◆ **EXTRACT TO READ**:
-------------------------

Mia: Hello, I’m Mia McKenzie. I’m the creator of Black Girl Dangerous.
Janani: And I’m Janani, Assistant Editor of Black Girl Dangerous
Mia: And this QTPOC Chat. It is our little series where we get together and talk about stuff that’s important to us as queer and trans people of color, and hopefully is important or interesting to our readers and viewers and fans. So today we’re going to be talking bout racism within queer and trans people of color communities.
Janani: I think..how do I think about this? I think about this along many of the same lines I introduced in my article on ‘what’s wrong with the term person of color, or how it’s used’, right? I think much of it comes with the acknowledgement that racism in the United States, because it was built up on this intense system of settlement and colonization of Native peoples’ land and the enslavement of Black peoples, largely right? These are the largest racial systems that established the United States. That’s how racism systemically often tends to play out. And then when we say that the term person of color somehow encapsulates all our experiences it really doesn’t. I’ve been thinking about the ways, largely, as a South Asian person who’s a settler in this country, who’s also not a white settler in this country, who wasn’t part of the original settlement–what my relationship is to US systems of racism. And then thinking about the ways that because queer South Asian people are not a huge population in the US, or at least not a huge visible population in the US. There aren’t a lot of us. I feel like my queerness and especially my queer person of colorness has been mediate by a lot of other queer person of colorness in Black and brown communities. I think that sets me and other queer South Asians and other folks who don’t have explicit larger queer communities up for a lot of appropriation and a lot of fucked up shit that we do, whether that’s appropriating Black queer culture, or participating in things that aren’t really, things that are ‘for us’ but viewing our person of colorness as sort of this mixed bag from which we can just grab things.
Mia: Yeah. When we went to the beach the other day, at one point we were talking about–we were making some joke about a weather forecast that was a queer weather forecast that told you the weather in a really gay kind of way or whatever. We were making jokes like you know ‘gurl you don’t want to wear those shorts today’ or whatever. At that moment I sort of realized how much queerness is blackness, and the ways that we express queerness, that’s a Black vernacular. That’s a way that’s very very connected to Black culture, and the ways that queer culture has just sort of taken as it will from Black culture without a lot of acknowledgement of Black culture, just completely appropriated from it. And not only without acknowledgement of it, but without even respect for it. You can have the same person, like a Black woman in the inner city saying something or dressing in a particular way, having a certain way of expressing herself. You can take that exact same expression and put it on a white gay man and it’s so much more acceptable.

-------------------------

◆ **PROBLEM**: Write the next part of the conversation about racism within queer and trans people of color communities, picking up right after its last line. The data that comes next is not needed.

◆ **GIVEN MATERIAL**:
-------------------------

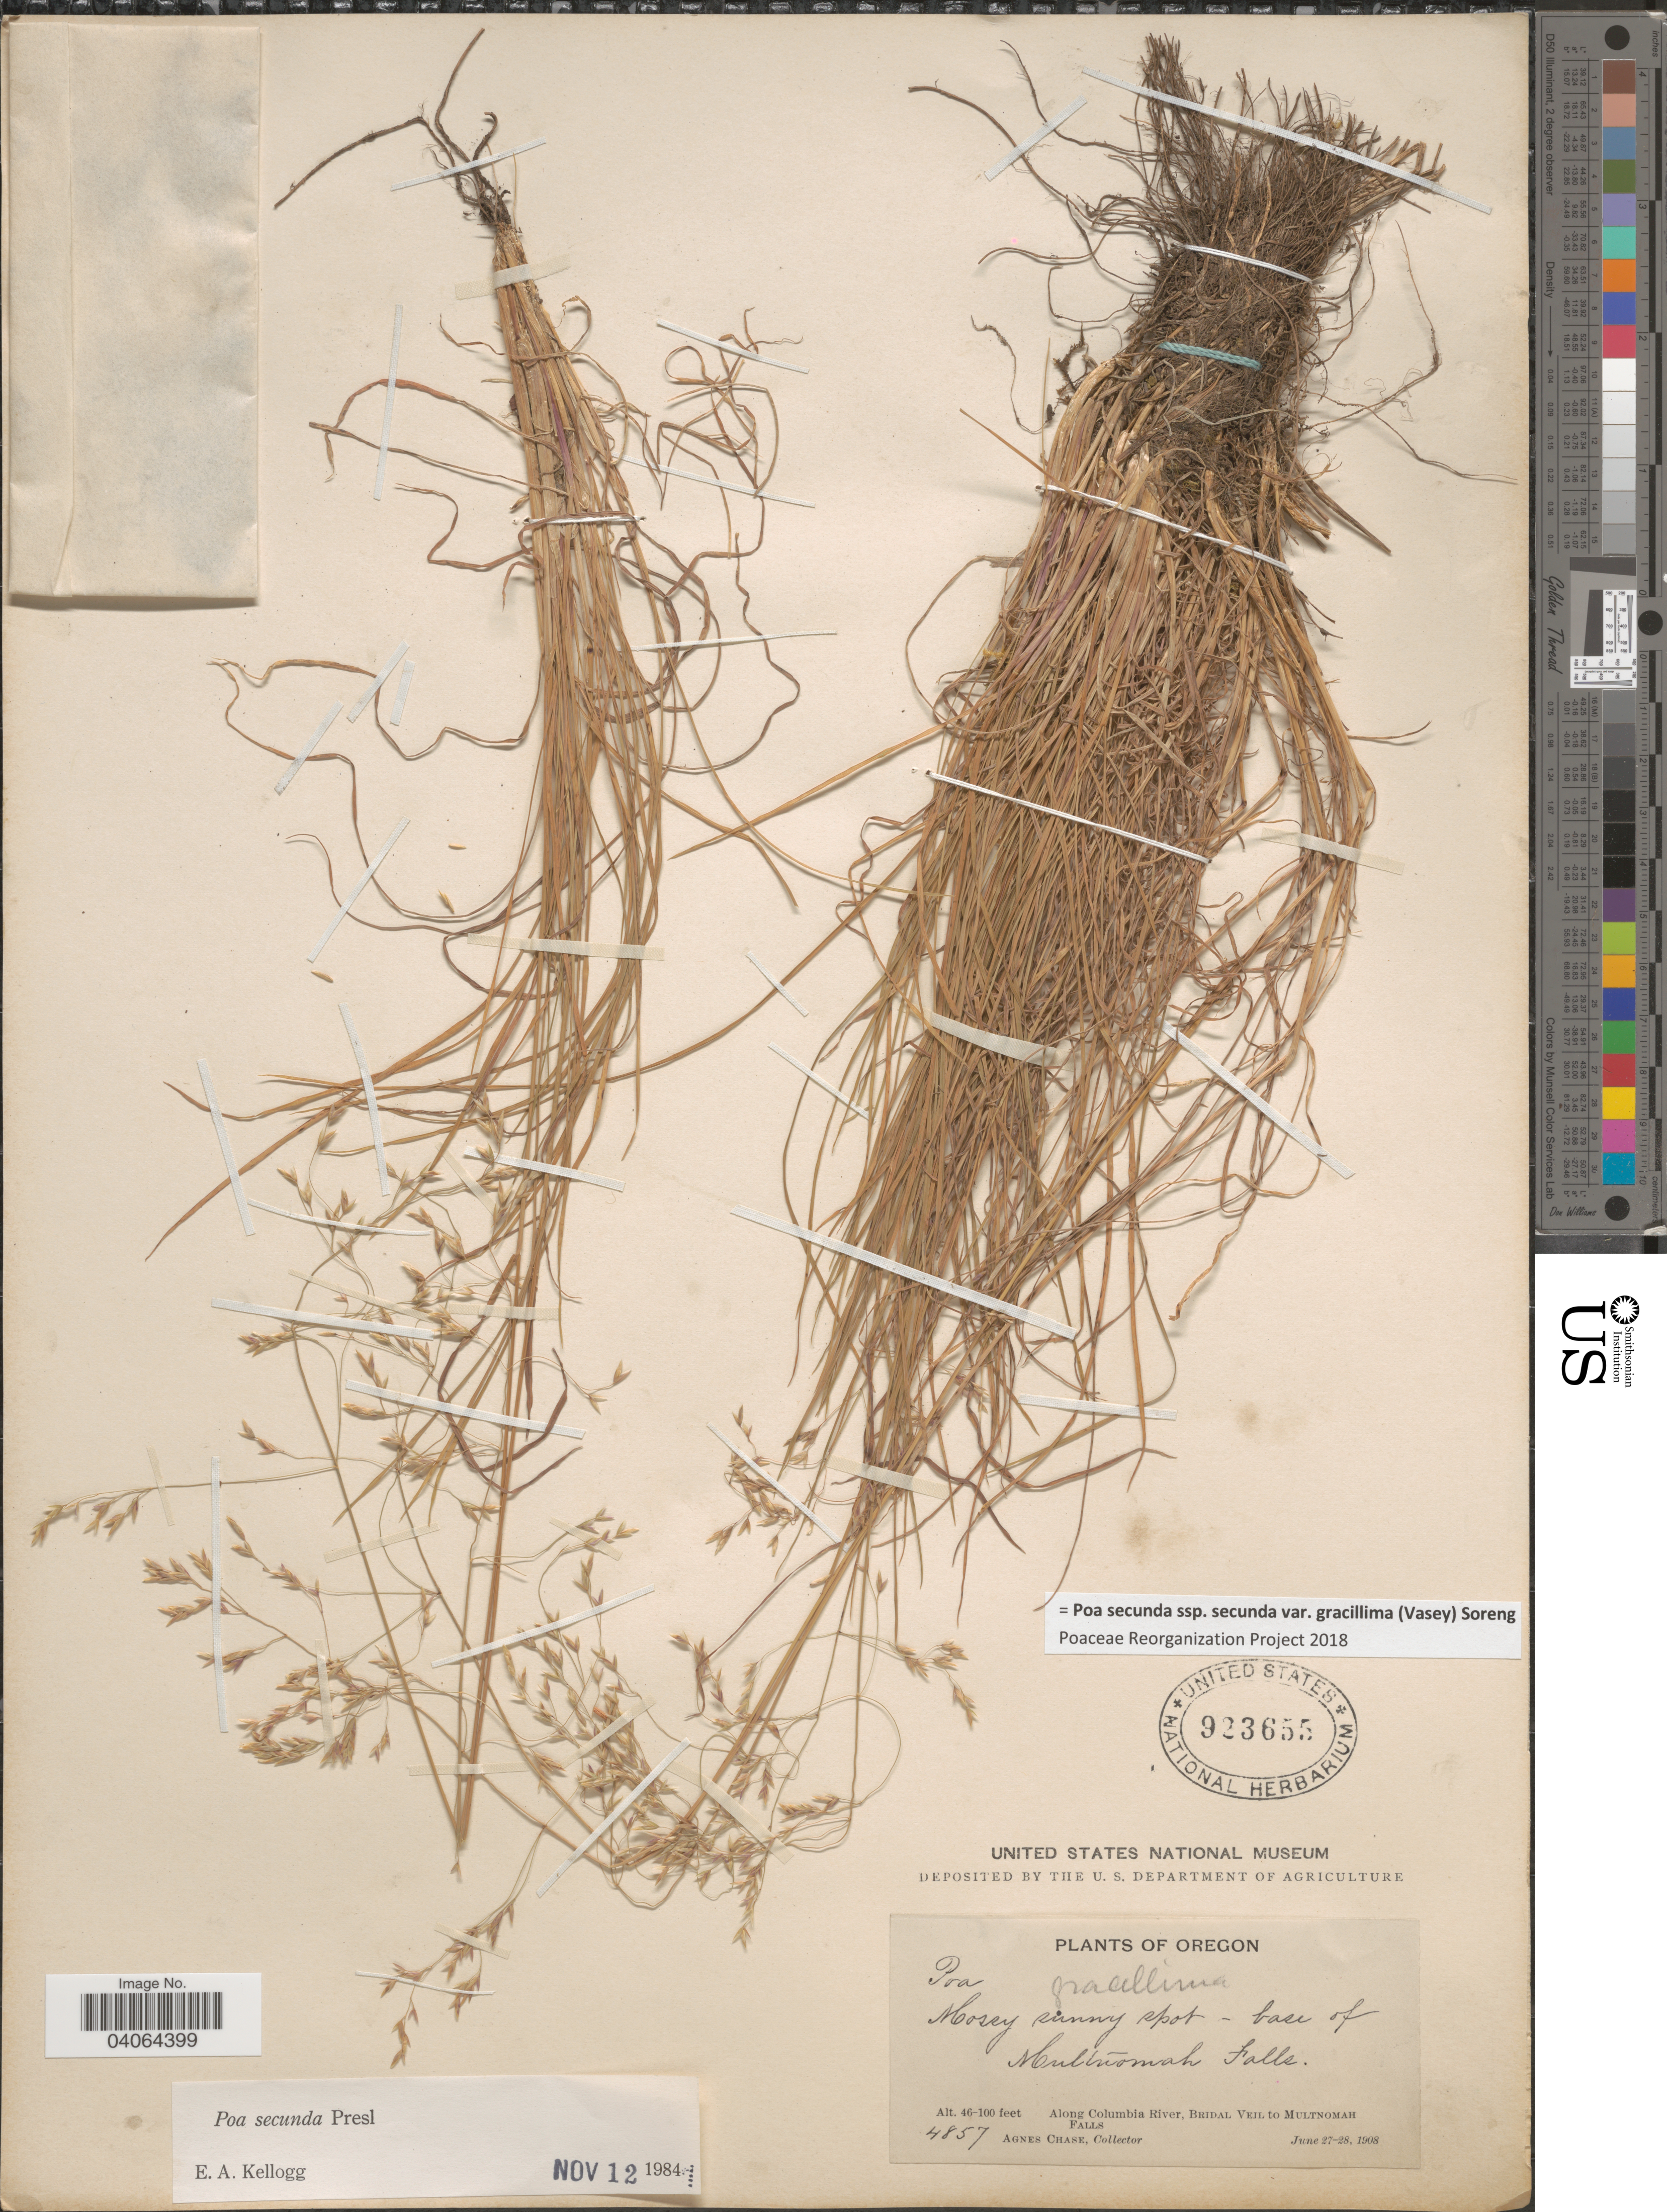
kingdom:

-------------------------

◆ **RESPONSE TO THIS EXERCISE**:
Janani: And marketable.
Mia: And marketable, exactly. And so for me a lot of the ways that I see racism in POC communities playing out is this sort of appropriation of blackness by everybody, and also the ways in which–what I think in many ways is the problem with the term ‘person of color’. It’s become this much more palatable umbrella term. Like POC isn’t Black. We’re all in there together somehow and what is the result is it’s a much more palatable thing. We’re ‘brown’. Brownness in that way is very very very different from blackness, you know? Or even from ‘Mexican-ness’. Or any particular thing. It’s just very…it’s kind of like taking people who fall into this model minority myth and then people who absolutely don’t, who are the most un-model minorities and then putting them all together. What results is way more on the side of the model. It’s just a way of sort of whitewashing–I don’t want to use exactly the term whitewashing, I don’t think that’s exactly what it is–but sort of a light-brownwashing. So it’s all more palatable. And you don’t have to think about the individual experiences of people in the group. Or different group experiences. I’m just fascinated and really frustrated with the ways in which that term is used to erase blackness in a lot of ways.
Janani: And also to erase antiblackness.
Mia: Right, exactly.
Janani: To talk about racism as if, yeah, like something that happens by white people against everyone else, which then doesn’t leave room for cross-racial stuff that happens and also erases the specificity of what different struggles have been against white supremacy. Not all of them have taken place in the United States. And there are different racial systems that are in place all over the world. And not all of them look like the US racial system. But because of imperialism we’re able to think of it that way.
Mia: Right. I mean I think there’s so many layers to it. I think in a POC community…I mean, there’s as much anti-black racism in queer community as anywhere else. Right? And then when you get into queer and trans* POC community, those things–they still exist, they’re still there. Even around particularly fetishism of Black trans men is a thing that happens so much. Black masculinity is fetishized so incredibly much in queer and trans people of color community. Things about desirability around who’s datable just within a POC community, who’s desirable, still absolutely feeds back into that, into anti-blackness and light skinned privilege and like–
Janani: Who’s the palatable brown person in this entire group.
Mia: Exactly. And I don’t think it’s talked about enough. It’s talked about actually very little. Because I think the ways in which we’re all sort of pushing back against whiteness all the time, which is necessary, but when we’re pushing back against whiteness, those other things get lost. Particularly I think I read something that you wrote, or maybe it was just a thing on your Facebook page, about the need to talk about even as there’s no such thing as reverse racism–you can’t be racist towards white people–POC can still be racist towards each other. It’s not only white people who can be racist. We can be racist towards each other too. And we are, a lot.
Janani: A lot.
Janani: Yeah. That’s all I got.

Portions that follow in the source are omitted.